Des questions sur le budget, la gouvernance et l'organisation sur le terrain
D'autres interrogations persistent concernant le budget de l'ANCT et sa gouvernance. Il faut que cette agence soit dotée d'un budget, sans quoi "ce sera extrêmement difficile", a assuré Pierre Jarlier. D'après la proposition de loi, le budget de l'ANCT serait constitué des fonds issus de l'Etat et des différentes agences qu'elle coordonnerait. "Il y a besoin d'un budget qui soit précis, construit et lisible", a affirmé Alain Berthéas.
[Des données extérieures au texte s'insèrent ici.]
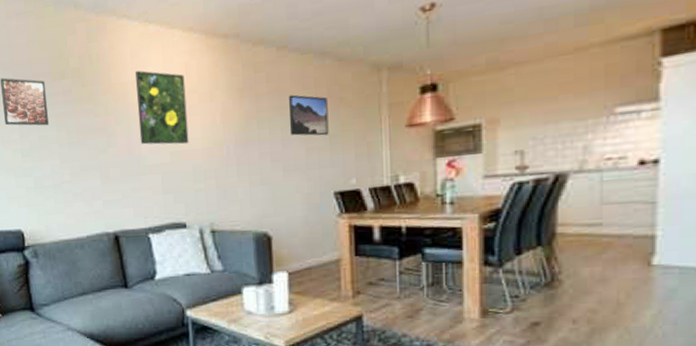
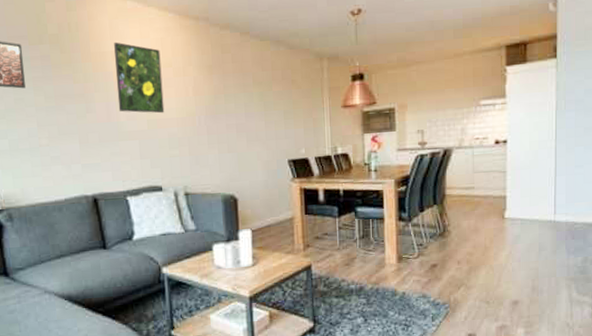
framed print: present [289,94,329,136] -> none [251,75,283,112]

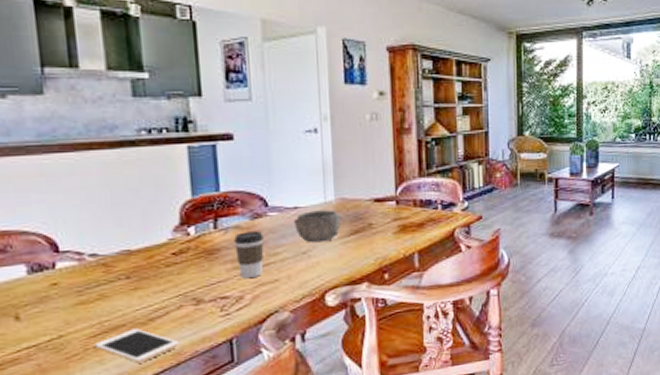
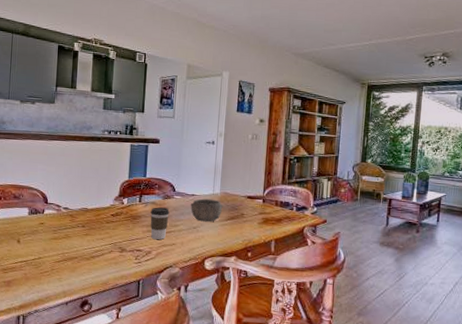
cell phone: present [95,328,180,364] -> none [58,261,107,285]

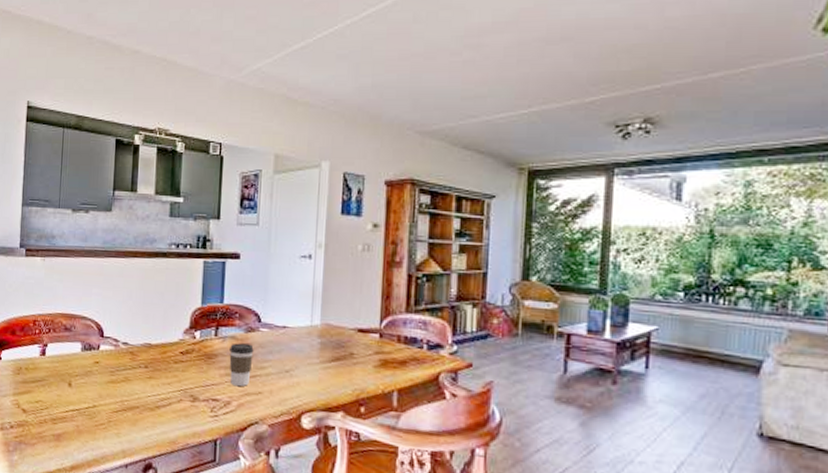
bowl: present [190,198,223,222] -> none [280,332,325,364]

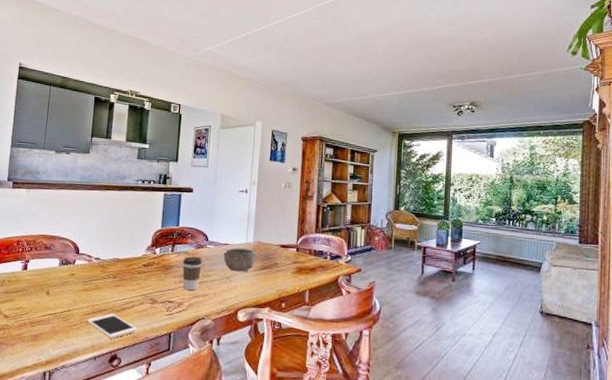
cell phone: none [115,412,176,444] -> present [87,313,137,339]
bowl: none [280,332,325,364] -> present [223,248,256,272]

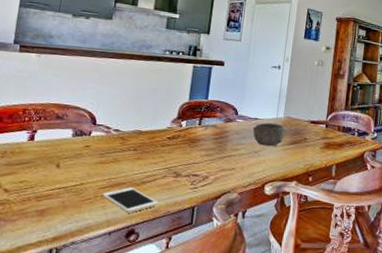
coffee cup: present [182,257,202,291] -> none [209,130,231,164]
Côté gouvernance, les associations ont demandé à ce que les élus y soient étroitement associés, en faisant partie du conseil d'administration, avec une parité entre représentant de l'Etat et des collectivités, et une représentation de tous les types de collectivités. "On doit essayer de mettre en place une gouvernance simple, avec un conseil d'administration comprenant un représentant de l'ensemble des parties prenantes", a assuré Alain Berthéas.
Pour l'organisation sur le terrain de l'agence, "pour que cela puisse marcher, il ne faut pas qu'on soit sur une agence uniquement nationale, a affirmé Pierre Jarlier, il faut évidemment qu'il y ait une proximité des services de l'Etat, qui doit être à minima à l'échelle départementale, avec le soutien des préfets et des sous-préfets, qui pourraient être de vrais interlocuteurs des collectivités et veiller à ne pas rester à l'échelle de la région".
Lors de son audition devant la même commission, fin novembre, le commissaire général à l'égalité des territoires, Serge Morvan, auteur du rapport de préfiguration de l'agence, avait indiqué qu'il souhaitait que les élus aient une "place majeure" mais "pas majoritaire" dans son fonctionnement. Il avait aussi déclaré vouloir un président choisi parmi les élus. Devant les maires réunis à l'Elysée à l'occasion du congrès des maires, Emmanuel Macron s'était montré favorable à une implantation du siège en région.